More precisely, in the email you send by March 1 to receive credit for the assignment, the body of the email should be plain text (no attachments), and should have the following (sample) form:
graph G {
Alice;
Bob;
Chuck;
Dora;
Alice -- Bob;
Alice -- Dora;
Bob -- Chuck;
Bob -- Dora;
}
In this example, we first "declare" there to be four vertices that will have the names or labels "Alice", "Bob", "Chuck" and "Dora"; and then we declare the four edges listed above. Of course, the names or labels can be anything you like, so we suggest you make them meaningful in the context of your network. But you should probably avoid strange characters, underscores, etc. The syntax above is important --- i.e. you need semicolons after each vertex and edge declaration, you need to use "--", not "-", etc.
We will then provide you with web access to a program that will generate a nice visualization of your network from this formatted file, and we will also create and examine a gallery of all the networks for the class.
Task 3: FINAL REPORTS: Quantitative and Qualitative Analysis. Exact due date to be determined, but sometime towards the end of finals week.
The culmination of the project will be a written report analyzing your network from the perspective of the themes of the entire class. I anticipate that the typical length of these reports, including all figures, diagrams, references, etc. will be between 10 and 15 pages. You should think of the overarching goal of the report to be twofold: (a) Demonstrating your mastery of the technical and conceptual themes of the class, and (b) Demonstrating your ability to apply these themes to a specific real-world network.
You should view the inputs to your report as including at least the following items:
- The original data used to form your network.
- Visualizations of your network or fragments of it. If you would like different visualizations than those we have already generated for you, you should communicate with the TAs and they will help you.
- Quantitative and numerical analyses performed on your network.
- Your knowledge of the domain from which the network comes.
- Any articles or other materials you feel are relevant.
While I am flexible about the specific format of the reports, there will be some required elements, and a number of themes and topics that you should be sure to touch on. - Your report should begin with a precise recounting of the exact definition of your network (edges and vertices), as well as of your methodology in constructing the network, including all data sources. Again, the goal here is to be precise enough that a third party could replicate your efforts.
- Your report should analyze various structural properites of your network, including (but not restricted to) things like its diameter, clustering coefficient(s), degree distribution, and so on. You should consider doing computations (either by hand or computer) of these quantities, or at least make an effort to estimate or bound them. You are free to approach the TAs for help here as well, but please be aware that they are busy and will help you on their own schedules.

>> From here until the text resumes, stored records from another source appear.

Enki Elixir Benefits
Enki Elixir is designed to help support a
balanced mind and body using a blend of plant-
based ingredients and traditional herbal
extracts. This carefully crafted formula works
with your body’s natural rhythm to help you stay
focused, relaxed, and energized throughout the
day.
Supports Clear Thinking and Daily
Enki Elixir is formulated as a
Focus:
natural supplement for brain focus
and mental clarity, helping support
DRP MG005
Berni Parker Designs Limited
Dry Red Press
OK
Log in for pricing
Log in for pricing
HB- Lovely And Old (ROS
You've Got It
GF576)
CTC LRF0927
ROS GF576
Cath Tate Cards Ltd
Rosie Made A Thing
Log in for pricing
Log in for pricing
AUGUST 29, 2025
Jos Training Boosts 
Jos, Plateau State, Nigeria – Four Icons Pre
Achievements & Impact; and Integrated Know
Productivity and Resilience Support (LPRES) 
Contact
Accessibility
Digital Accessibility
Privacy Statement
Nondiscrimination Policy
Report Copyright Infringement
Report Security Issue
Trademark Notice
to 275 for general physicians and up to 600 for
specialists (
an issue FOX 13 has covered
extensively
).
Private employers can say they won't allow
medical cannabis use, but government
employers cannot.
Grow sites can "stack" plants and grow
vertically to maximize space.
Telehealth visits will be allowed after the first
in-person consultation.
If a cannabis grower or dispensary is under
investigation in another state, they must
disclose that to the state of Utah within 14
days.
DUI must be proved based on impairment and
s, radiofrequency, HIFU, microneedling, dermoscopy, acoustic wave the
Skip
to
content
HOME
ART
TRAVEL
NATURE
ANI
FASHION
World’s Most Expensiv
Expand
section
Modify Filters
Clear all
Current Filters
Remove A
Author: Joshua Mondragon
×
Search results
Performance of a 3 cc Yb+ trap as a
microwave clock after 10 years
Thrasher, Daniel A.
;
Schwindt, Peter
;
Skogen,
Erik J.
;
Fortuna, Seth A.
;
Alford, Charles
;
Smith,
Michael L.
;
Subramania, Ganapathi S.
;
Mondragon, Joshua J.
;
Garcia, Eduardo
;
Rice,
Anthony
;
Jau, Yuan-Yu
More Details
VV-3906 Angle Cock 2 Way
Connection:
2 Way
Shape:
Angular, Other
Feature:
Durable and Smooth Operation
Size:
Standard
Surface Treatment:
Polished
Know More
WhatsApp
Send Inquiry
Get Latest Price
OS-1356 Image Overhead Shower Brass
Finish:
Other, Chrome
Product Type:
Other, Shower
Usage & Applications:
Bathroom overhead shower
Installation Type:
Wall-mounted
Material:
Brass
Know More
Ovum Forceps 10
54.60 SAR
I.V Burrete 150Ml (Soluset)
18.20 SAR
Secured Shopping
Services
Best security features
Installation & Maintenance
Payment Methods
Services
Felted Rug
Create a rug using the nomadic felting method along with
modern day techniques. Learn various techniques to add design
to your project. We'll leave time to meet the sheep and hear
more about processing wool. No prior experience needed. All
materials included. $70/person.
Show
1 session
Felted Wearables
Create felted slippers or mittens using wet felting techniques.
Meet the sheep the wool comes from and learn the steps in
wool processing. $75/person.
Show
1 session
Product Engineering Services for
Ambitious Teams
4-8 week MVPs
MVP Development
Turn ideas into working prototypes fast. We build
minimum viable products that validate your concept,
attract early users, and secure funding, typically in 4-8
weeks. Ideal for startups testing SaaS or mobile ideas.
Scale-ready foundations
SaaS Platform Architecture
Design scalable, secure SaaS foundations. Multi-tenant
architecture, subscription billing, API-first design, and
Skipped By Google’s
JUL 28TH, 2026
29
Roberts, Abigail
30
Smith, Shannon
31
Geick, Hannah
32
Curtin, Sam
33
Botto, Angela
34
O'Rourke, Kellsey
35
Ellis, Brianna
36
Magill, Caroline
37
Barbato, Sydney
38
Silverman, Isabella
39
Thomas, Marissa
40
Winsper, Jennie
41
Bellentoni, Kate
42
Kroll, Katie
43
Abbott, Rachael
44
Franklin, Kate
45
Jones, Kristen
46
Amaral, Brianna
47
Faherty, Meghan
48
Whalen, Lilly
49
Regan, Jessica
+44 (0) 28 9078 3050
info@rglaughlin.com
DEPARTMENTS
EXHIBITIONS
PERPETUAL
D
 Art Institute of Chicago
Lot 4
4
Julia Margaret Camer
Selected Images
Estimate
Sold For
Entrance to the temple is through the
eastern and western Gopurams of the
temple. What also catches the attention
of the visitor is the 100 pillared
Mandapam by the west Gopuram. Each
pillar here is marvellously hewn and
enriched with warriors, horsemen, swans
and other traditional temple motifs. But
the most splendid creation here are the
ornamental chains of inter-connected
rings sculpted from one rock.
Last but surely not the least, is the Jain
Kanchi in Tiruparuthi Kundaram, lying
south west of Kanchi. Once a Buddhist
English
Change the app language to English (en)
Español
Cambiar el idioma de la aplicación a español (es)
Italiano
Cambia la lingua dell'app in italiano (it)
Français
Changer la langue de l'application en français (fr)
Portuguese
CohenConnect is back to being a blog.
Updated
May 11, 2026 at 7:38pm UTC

- You should further discuss these structural properties in light of what you know about what actually happens on your network, or what aspect of the real world it represents. For instance, if there are vertices with extraordinarily high degree, you should discuss why it makes sense that they have high degree (if in fact it does make sense), how they might have come to have this property, and so on. Ditto for the other structural properties you discuss.
- You should discuss plausible generative models for your network, and contrast them with those we examined in class. You should discuss which of the generative models we examined seem like better or worse explanations for how your network formed.
- You should discuss how structural properties of your network either do or do not influence what actually happens on your network.
- You should make liberal use of network visualizations, graphs, plots, charts, tables, etc. Anything that helps make your points more precise and understandable is encouraged.
- Other guidance will be added to this list as it occurs to me.